AMD is developing two lines of mobile CPUs under its Ryzen 7000 CPU family: the Dragon Range for high-end laptops and the Phoenix Point for budget laptops. Both should be constructed with Zen 4 cores to compete with Intel’s Meteor Lake CPUs. RedGamingTech has recently made the first information about the upcoming Ryzen 7000 series available.
AMD’s strategy with its Ryzen 7000 mobility family this time around is intriguing, albeit not entirely surprising. Intel’s high-end line includes two variations: Alder Lake-HX and Alder Lake-H SKUs.
The HX versions are designed to give the best CPU performance with many cores and plenty of core clocks, while the standard lineup maintains its high-performance status with a variety of fantastic integrated graphics. That is what the “Ryzen 7000” CPU series from AMD’s Dragon Range and Phoenix Point is.
The AMD Ryzen 7000 Dragon Range CPUs will employ the brand-new Zen 4 core architecture
The new Dragon Range APU series, which AMD claims will have the most cores, threads, and cache ever for a mobile gaming CPU, looks to be aimed at Extreme Gaming laptops with diameters greater than 20mm. These mobile PCs will also offer the fastest productivity and production rates yet. The new Dragon Range collection will include SKUs above the 55W threshold in addition to being DDR5 and PCIe 5 compliant.

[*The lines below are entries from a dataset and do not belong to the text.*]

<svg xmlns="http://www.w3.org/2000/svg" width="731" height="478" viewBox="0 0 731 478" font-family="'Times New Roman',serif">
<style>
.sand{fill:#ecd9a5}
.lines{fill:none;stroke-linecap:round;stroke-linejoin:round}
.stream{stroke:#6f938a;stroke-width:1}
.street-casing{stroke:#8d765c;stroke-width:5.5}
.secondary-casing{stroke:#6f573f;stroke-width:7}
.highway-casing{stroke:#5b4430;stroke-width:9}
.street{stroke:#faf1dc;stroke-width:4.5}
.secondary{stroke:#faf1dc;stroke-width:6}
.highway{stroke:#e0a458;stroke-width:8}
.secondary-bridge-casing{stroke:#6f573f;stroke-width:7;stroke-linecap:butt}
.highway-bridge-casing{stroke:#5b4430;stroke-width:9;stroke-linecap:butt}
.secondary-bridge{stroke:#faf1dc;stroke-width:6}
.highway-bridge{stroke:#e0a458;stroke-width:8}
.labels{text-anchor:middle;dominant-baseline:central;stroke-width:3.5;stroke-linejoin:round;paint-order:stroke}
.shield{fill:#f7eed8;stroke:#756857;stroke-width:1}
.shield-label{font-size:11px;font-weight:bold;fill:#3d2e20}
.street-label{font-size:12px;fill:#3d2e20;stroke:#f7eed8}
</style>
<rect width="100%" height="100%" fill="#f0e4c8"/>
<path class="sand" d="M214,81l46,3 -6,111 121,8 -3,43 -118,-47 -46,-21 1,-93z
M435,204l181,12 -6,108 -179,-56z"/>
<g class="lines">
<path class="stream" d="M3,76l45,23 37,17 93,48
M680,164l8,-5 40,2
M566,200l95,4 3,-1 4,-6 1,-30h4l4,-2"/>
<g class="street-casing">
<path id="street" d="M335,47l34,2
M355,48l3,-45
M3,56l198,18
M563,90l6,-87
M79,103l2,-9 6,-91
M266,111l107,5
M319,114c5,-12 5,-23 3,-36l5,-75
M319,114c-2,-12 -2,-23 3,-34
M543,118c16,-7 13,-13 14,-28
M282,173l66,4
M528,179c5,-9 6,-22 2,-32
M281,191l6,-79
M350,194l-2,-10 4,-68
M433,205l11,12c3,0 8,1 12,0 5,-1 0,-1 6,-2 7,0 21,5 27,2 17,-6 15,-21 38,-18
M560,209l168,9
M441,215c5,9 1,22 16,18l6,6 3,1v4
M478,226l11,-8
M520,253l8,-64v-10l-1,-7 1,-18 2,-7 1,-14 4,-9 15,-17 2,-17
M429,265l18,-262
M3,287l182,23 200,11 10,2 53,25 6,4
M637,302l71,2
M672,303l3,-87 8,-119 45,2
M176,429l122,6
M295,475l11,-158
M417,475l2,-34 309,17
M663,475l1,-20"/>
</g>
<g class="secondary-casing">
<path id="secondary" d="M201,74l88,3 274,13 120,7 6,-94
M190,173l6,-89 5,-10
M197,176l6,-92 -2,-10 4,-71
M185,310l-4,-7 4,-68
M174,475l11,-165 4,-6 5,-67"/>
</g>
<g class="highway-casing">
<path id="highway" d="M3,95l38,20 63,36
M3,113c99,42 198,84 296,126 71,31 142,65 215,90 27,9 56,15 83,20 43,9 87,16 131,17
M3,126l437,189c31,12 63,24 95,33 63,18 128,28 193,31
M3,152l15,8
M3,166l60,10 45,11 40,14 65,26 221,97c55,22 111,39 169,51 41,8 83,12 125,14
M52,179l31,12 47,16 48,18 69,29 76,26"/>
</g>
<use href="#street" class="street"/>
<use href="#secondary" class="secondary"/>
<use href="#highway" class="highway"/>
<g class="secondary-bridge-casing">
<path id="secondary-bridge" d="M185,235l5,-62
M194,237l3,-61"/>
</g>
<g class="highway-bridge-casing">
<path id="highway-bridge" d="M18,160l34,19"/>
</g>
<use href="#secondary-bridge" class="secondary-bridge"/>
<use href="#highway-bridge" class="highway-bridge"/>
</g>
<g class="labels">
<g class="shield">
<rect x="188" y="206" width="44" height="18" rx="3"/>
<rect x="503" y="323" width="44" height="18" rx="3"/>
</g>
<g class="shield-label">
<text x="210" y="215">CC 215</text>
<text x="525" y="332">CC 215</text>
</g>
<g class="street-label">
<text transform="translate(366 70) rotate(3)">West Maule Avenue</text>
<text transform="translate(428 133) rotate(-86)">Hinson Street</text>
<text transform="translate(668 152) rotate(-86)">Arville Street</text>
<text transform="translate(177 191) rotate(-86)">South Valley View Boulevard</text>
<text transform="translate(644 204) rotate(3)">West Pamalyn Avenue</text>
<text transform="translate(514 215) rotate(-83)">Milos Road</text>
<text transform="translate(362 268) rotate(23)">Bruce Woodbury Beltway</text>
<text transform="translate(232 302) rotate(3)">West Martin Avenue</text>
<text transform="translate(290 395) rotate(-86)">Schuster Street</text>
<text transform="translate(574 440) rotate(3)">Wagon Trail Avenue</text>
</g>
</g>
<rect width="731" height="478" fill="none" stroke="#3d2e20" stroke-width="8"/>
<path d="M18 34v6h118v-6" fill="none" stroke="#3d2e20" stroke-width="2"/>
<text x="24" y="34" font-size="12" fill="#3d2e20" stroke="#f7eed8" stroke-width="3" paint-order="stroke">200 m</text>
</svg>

These processors are expected to have clock rates that range from 3.6-4 GHz+ base and 4.8-5.0 GHz+ boosts, depending on the TDP. According to the designs of laptops created by various manufacturers, the TDP appears to be a variable. A further indication that AMD would be highly competing with Intel’s HX components is the fact that they are releasing devices with the same amount of cores as their desktop-based counterparts. The RDNA 2 iGPU that comes with the Dragon Range chips will also have 2 CUs. The CPUs’ main focus will be discrete graphics, not integrated solutions.
AMD has also recently confirmed that Phoenix Point CPUs use both Zen 4 and RDNA 3 cores. The new Phoenix Point CPUs will support LPDDR5, and 35W to 45W SKUs of PCIe 5 will be offered. The range is also slated to make its debut in 2023, maybe during CES 2023. Additionally, AMD has said that memory types other than LPDDR5 and DDR5 may be used in the laptop components.

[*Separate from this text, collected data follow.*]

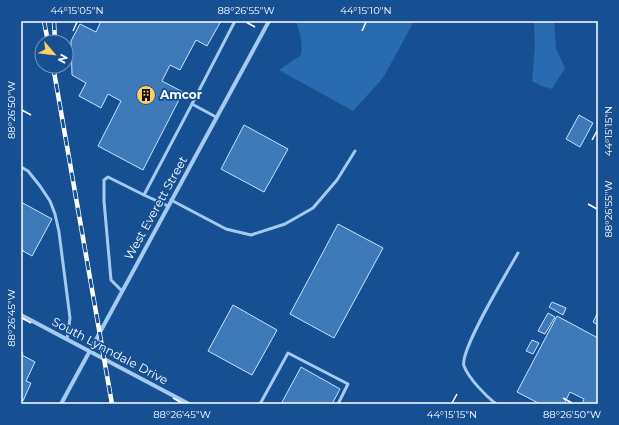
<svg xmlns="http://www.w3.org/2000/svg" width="619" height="425" font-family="Montserrat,sans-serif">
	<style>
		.green { fill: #286bb1 }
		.building { fill: #3e7aba; stroke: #cbe3fc }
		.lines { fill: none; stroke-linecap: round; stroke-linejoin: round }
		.service { stroke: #a4caf1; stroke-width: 3 }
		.minor { stroke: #a4caf1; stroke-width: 4 }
		.rail-casing { stroke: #fff; stroke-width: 4.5 }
		.rail { stroke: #165092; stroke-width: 3; stroke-dasharray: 9; stroke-linecap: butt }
		.ticks { fill: none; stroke: #fff; stroke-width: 1.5 }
		.labels { text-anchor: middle; stroke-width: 3.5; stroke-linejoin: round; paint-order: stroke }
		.poi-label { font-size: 12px; font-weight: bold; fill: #fff; stroke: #165092; text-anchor: start }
		.street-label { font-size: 12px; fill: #fff; stroke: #165092 }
		.neatline { fill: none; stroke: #fff; stroke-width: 1.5 }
		.ticks-label { font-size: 10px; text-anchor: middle; fill: #fff }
	</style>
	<rect width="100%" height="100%" fill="#165092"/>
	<g class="green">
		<path d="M296,21h118l-31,57 -30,33 -74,-41 22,-15c2,-12 -1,-22 -5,-34z"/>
		<polygon points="534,21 554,21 556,49 565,68 552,89 542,86 532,81 535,46"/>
	</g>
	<g class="building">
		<polygon points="101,21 221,21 207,46 196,40 180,70 170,65 162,81 183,92 143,170 98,146 121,101 108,94 101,108 79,96 86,83 72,75 71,41 80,24 96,32"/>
		<polygon points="579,115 593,123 580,147 566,139"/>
		<polygon points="244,125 288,149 264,192 221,169"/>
		<polygon points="21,202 52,219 32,256 23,251 23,250 21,248"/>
		<polygon points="338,224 383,248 334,338 290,314"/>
		<polygon points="552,302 566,308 563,315 549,307"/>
		<polygon points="233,305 277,330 252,375 208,351"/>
		<polygon points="598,312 598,325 593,322"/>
		<polygon points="548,313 555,317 545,334 538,331"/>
		<polygon points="557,316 598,338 598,400 596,404 582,404 584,399 570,392 564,404 540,404 517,392"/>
		<polygon points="532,340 539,343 533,354 526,351"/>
		<polygon points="21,352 23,353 22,355 35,362 26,381 31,383 23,401 21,400"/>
		<polygon points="301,367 340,389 332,404 281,404"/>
	</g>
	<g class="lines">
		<g class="service">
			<polyline points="216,117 192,104 235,21"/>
			<polyline points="21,167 28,171 40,186 50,201 55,214 59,232 70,318 67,339"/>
			<polyline points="171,200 226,229 251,235 285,224 313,208 337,180 355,151"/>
			<polyline points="168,206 144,195 192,104"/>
			<polyline points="122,291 111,280 104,201 104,180 108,177 144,195"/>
			<polyline points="260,404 288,353 348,384 338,404"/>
			<path d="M496,404c-10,-8 -27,-25 -32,-38 -5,-15 44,-95 54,-113"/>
		</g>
		<g class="minor">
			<polyline points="21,315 189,404"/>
			<polyline points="61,404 269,21"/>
		</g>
		<defs>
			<g id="rail">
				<polyline points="44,21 48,42"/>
				<polyline points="54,21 55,42"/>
				<polyline points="53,66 112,404"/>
			</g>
		</defs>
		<use href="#rail" class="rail-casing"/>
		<use href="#rail" class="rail"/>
	</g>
	<path class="ticks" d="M246,22l9,5M73,31l4,-9M362,31l4,-9M22,110l9,5M592,140l5,-9M588,204l9,5M22,318l9,5M173,398l9,5M563,398l9,5M452,403l5,-9"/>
	<defs>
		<symbol id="building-disc" viewBox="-11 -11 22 22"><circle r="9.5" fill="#ffcd64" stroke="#165092"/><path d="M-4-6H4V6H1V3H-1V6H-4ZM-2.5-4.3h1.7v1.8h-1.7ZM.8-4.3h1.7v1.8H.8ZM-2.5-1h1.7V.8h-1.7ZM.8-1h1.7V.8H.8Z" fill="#111"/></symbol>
	</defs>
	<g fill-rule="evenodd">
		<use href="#building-disc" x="135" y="84" width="22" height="22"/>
	</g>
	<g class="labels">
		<g class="poi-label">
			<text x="160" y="99">Amcor</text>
		</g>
		<g class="street-label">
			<text transform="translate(156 208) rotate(-61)" y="4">West Everett Street</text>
			<text transform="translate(110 351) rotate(28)" y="4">South Lynndale Drive</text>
		</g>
	</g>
	<rect width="619" height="425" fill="none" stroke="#165092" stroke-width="44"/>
	<g transform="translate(54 54) rotate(118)"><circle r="19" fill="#165092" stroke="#7396be"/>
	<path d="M0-3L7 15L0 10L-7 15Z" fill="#ffcd64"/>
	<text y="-6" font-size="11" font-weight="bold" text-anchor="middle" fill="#ffffff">N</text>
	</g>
	<rect x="22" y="22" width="575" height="381" class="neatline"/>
	<g class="ticks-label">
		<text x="77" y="14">44°15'05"N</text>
		<text x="246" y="14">88°26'55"W</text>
		<text x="366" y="14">44°15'10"N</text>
		<text transform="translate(11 110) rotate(-90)" y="4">88°26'50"W</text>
		<text transform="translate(608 131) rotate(-90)" y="4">44°15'15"N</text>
		<text transform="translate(608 209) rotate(-90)" y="4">88°26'55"W</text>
		<text transform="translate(11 318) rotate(-90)" y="4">88°26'45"W</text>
		<text x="182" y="418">88°26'45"W</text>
		<text x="452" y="418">44°15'15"N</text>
		<text x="572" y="418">88°26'50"W</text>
	</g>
</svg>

AMD will offer a handful of 8-core SKUs in its Ryzen 9 and Ryzen 7 lines, with only the Ryzen 5 having a lower core count of 6 cores and 12 threads. With a total clock speed of 2.6-3.0 GHz and computational power of 9.2 TFLOPs, the lineup will contain up to 12 RDNA 3 compute units or 1536 stream processors.

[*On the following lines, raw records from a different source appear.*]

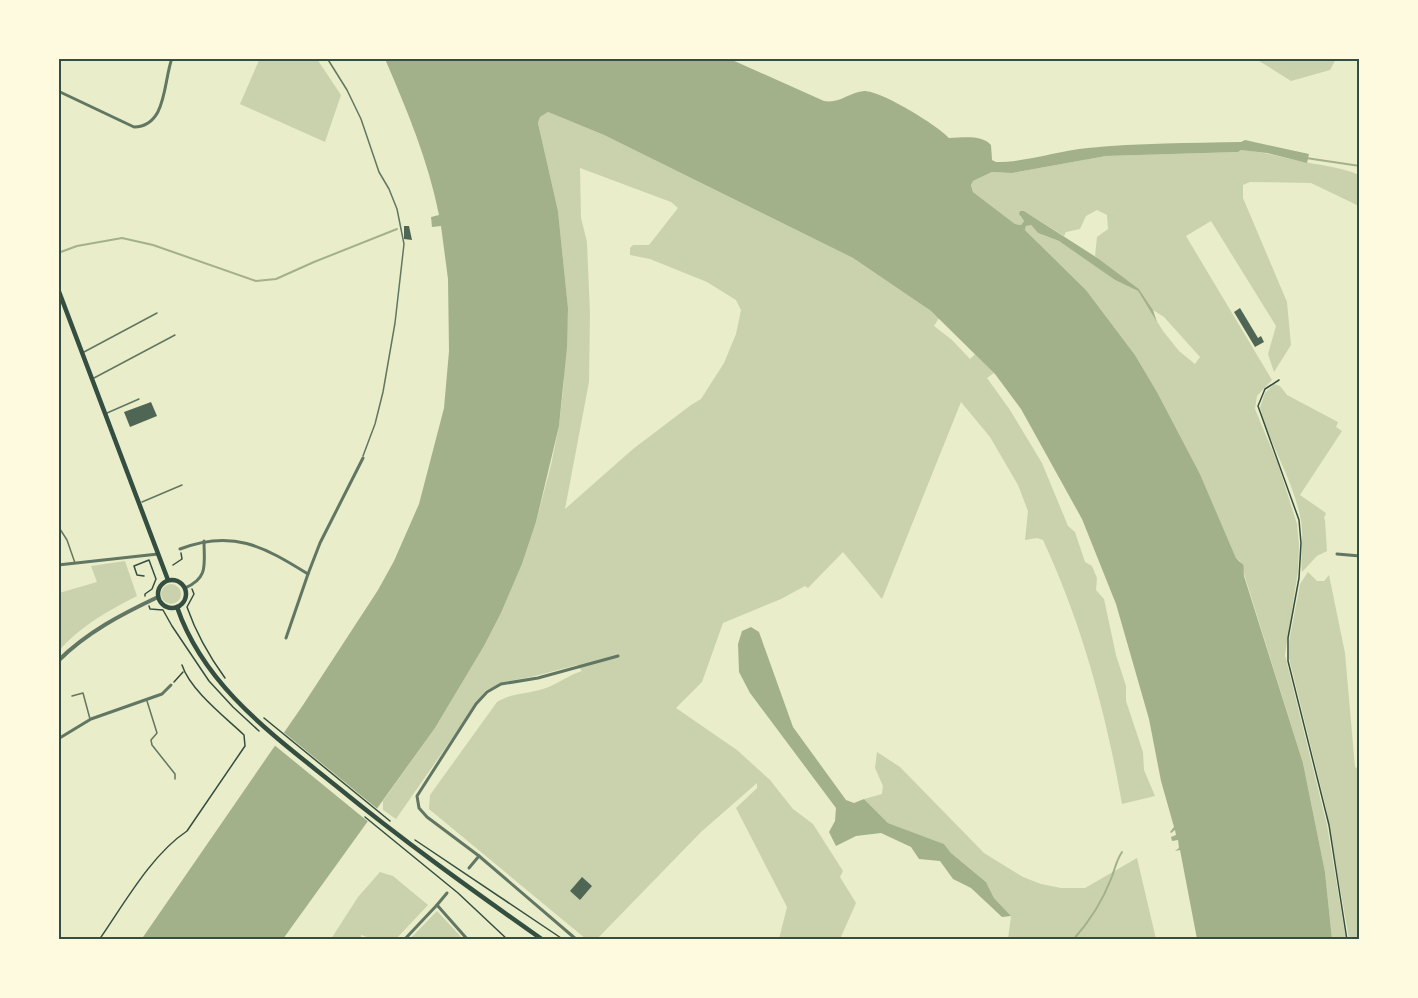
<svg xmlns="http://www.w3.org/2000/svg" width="1418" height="998" font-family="Quicksand,sans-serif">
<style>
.green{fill:#cad2ad;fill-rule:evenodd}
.water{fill:#a3b18a}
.pier{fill:#e9edc9}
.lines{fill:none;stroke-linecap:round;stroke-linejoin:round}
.stream{stroke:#a3b18a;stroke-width:2}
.building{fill:#4f6655}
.path{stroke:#344e41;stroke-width:1.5}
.service{stroke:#617663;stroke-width:1.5}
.minor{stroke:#617663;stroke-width:3}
.tertiary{stroke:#617663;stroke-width:4}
.secondary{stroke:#344e41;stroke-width:4.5}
.neatline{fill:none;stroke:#344e41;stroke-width:2}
</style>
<rect width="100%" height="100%" fill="#e9edc9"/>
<!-- green -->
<g class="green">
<path d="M260,58L317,59L341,95L325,142L240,104Z"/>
<path d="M1256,59H1336L1330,70L1291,81Z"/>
<path d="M548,112L604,135L853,258L931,311L939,318L934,326L952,340L970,359L975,354L994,373L987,378L1010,410L1042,463L1068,526L1075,532L1085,562L1092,566L1097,578L1096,590L1104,599L1116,655L1126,686V701L1143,752L1144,770L1155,796L1122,804C1106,713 1082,624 1043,540L1037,538L1025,540L1028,511L1018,485L990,437L961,402L882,599L843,552L808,588L805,586L781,599L723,623L702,682L676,708L737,750L770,780L793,809L813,824L843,871L840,877L856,903L840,939H779L787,907L736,808L757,788V783L701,832L597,939H586L429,809L430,795L497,702C511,693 527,694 543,689C557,685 568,675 582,671L577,665L531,677L503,682L485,691L396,819L383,810V801L435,728L484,646L501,613L522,564L536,522L551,465L559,426L563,391L568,308L558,211L538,123L540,117ZM580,168L671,202L678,208L649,245H633L630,248V255L650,259L707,282L736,300L741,310L736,334L724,363L701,399L691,405L633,449L565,509L589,382L590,314L587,242L581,218Z"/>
<path d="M1241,150C1263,151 1283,158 1305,162C1324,166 1341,167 1359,175V206L1311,183L1250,182L1243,185V198L1287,302L1291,345L1274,372L1268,354L1276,326L1211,221L1186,236L1272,380L1257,396L1255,409L1278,464L1297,524L1299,545L1298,571L1285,655L1327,825L1346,939H1332L1325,872L1303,763L1240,561L1236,558L1200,474L1157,392L1135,355L1086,290L1029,234L1025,230L1027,224L1031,225L1038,233L1059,241L1074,251L1115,280L1138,291L1163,331L1179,351L1195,364L1200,357L1164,317L1153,310L1139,289L1095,256L1097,237L1108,229L1107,215L1097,210L1086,216L1080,229L1066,232L1064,236L1024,211L1020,216L1024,221L1021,225L1015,224L973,192L971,184L973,181L992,172L1012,173L1106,156L1238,152Z"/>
<path d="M1274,384L1280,386L1287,395L1338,422L1336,427L1342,431L1300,495L1326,513L1324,518L1325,520L1327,551L1317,556L1302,572C1300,556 1304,538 1301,521C1294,481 1270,446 1260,407L1265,393Z"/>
<path d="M125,561L137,596C109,610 79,627 59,651V593L97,582L91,566Z"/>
<path d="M1308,572L1317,581H1324L1329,575L1345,653L1355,767L1359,769V939H1349L1326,808L1289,658V642L1300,584Z"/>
<circle cx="171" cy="594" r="10"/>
<path d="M877,752L900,767L984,853L1023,877L1041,884L1061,888H1085L1137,858L1156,939H1008L1011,916L994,898L986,882L951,853L944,844L888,823L864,799L882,794L883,786L875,768Z"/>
<path d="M380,872L393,876L428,905L396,939H373L361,935V939H331L358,897Z"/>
<path d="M437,911L463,939H410Z"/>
</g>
<!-- water -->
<g class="water">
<path d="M385,59H730L824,101C839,104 850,92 864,91C882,91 937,125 949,138C962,138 981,134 991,145L992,160L996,162C1027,162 1057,151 1088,148C1139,143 1190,143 1241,142L1245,140L1309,154L1307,163L1267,153L1241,150L1238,152L1106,156L1012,173L992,172L973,181L971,185L973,192L1015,224L1021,225L1024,221L1019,214L1020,211H1024L1099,259L1139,289L1153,310L1157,322L1138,291L1115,280L1059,241L1038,233L1031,225L1026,226L1025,230L1029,234L1086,290L1135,355L1157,392L1200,474L1236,558C1246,569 1243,560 1244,576L1303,763L1325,872L1332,939H1197L1180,850L1175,851L1179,848L1178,840L1172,841L1171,837L1176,835L1175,830L1171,833L1170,832L1174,827L1161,781L1149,719L1116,604L1082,519L1021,409L995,374L931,311L853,258L604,135L548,112L540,117L538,123L558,211L568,308L567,347L559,426L536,522L522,564L501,613L484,646L435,728L283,939L141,940L303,705L378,590L394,561L419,504L444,408L449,351L448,279L441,226L432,227L431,217L439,215C428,160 407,110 385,59Z"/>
<path d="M751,627L759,632L793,727L846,800L854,803L864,799L888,823L944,844L951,853L986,882L994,898L1011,916L1002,917L971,888L953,879L940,861L919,859L911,847L881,833L856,836L836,846L829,832L835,821L836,808L750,693L739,672L738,644L742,631Z"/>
</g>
<!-- pier -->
<path class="pier" d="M282,731L380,811L371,824L273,744Z"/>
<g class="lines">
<!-- stream -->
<g class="stream">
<path d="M1306,158L1360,166"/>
<path d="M58,253L77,246L122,238L153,245L256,281L276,279L314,262L397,229"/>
<path d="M1073,940C1090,921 1102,902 1111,879C1115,869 1116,861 1122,852"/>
</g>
</g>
<!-- building -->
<g class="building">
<path d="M404,226H409L412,240L404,239Z"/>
<path d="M1240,308L1258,338L1261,336L1264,342L1255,347L1234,312Z"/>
<path d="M151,402L157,416L130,427L124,412Z"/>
<path d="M582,877L592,886L580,900L570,891Z"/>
</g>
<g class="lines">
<!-- path -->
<g class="path">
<path d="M1279,380L1265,389L1258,406L1299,520L1301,543L1299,578L1288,638V661L1329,825L1347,940"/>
<path d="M173,565L182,559L181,553"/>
<path d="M144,576L137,575L134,566L149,560L156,579L152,589L145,594V596"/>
<path d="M192,589L194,594L187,607C196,633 209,656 225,678"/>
<path d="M149,606L150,609L163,610L172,626L209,681L233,707L259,731"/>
<path d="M174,682L183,672"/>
<path d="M264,718L390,821"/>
<path d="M365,817L458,893L508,940"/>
<path d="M415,840L564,940"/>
<path d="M99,940C124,904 151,855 187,831L245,746L244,735C225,717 190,690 182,665"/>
</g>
<!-- service -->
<g class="service">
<path d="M327,58L347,90L361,119L379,172L389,189L397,209L404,244L395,323L383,392L375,424L363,456"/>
<path d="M84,352L157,313"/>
<path d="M94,378L175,335"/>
<path d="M107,413L139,399"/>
<path d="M142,502L182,485"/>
<path d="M58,526L67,540L75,563"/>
<path d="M72,696L83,693L90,719"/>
<path d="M147,701L157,733L151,740L152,745L175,774V779"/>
</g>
<!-- minor -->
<g class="minor">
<path d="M58,91L134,127C167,126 163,83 172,58"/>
<path d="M180,549C232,529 263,546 308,574L320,543L363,458"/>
<path d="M1337,554L1360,556"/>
<path d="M58,565L158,554"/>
<path d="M185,588C209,578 204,564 204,541"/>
<path d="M286,638L308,574"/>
<path d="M58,739L91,719L162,694L171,685"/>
<path d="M469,868L479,856"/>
<path d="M437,905L447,893"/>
<path d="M404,940L437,905L468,940"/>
<path d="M577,940L479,856L427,817L419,808L417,796L476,704L487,692L501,684L538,678L618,656"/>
</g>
<!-- tertiary -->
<path class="tertiary" d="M58,661C87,632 122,614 158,597"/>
<!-- secondary -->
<g class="secondary">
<path d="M58,289L168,580"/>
<circle cx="172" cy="594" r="14"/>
<path d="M177,607C204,686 272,734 335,785C402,840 472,890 543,940"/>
</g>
</g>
<!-- border -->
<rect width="1418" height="998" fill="none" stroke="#fefae0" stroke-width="120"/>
<rect x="60" y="60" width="1298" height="878" class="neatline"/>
</svg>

Phoenix Point dies with three chiplets, Zen 4 and IOD complex, GCD with RDNA 3, and MCD with 32 MB of SLC cache are all depicted in an image RedGamingTech also posted. The cache die is reportedly based on a 6nm process node, the Zen 4 and IOD chiplet is reportedly based on a 4nm process node, and the RDNA 3 die is reportedly based on a 5nm process node. It will therefore have a multi-chiplet design, similar to Intel’s array of Meteor Lake CPUs, which makes use of many-core IPs on various nodes.
AMD is seeking to equal the performance of the NVIDIA GeForce RTX 3060 Max-Q with its fastest RDNA 3 integrated processor. One of the most popular alternatives for notebook GPUs is the 3060, so if AMD can achieve performance that is close to that, that would be a significant triumph for team red since you would be getting some great performance from a chip with a TDP of 60–70W.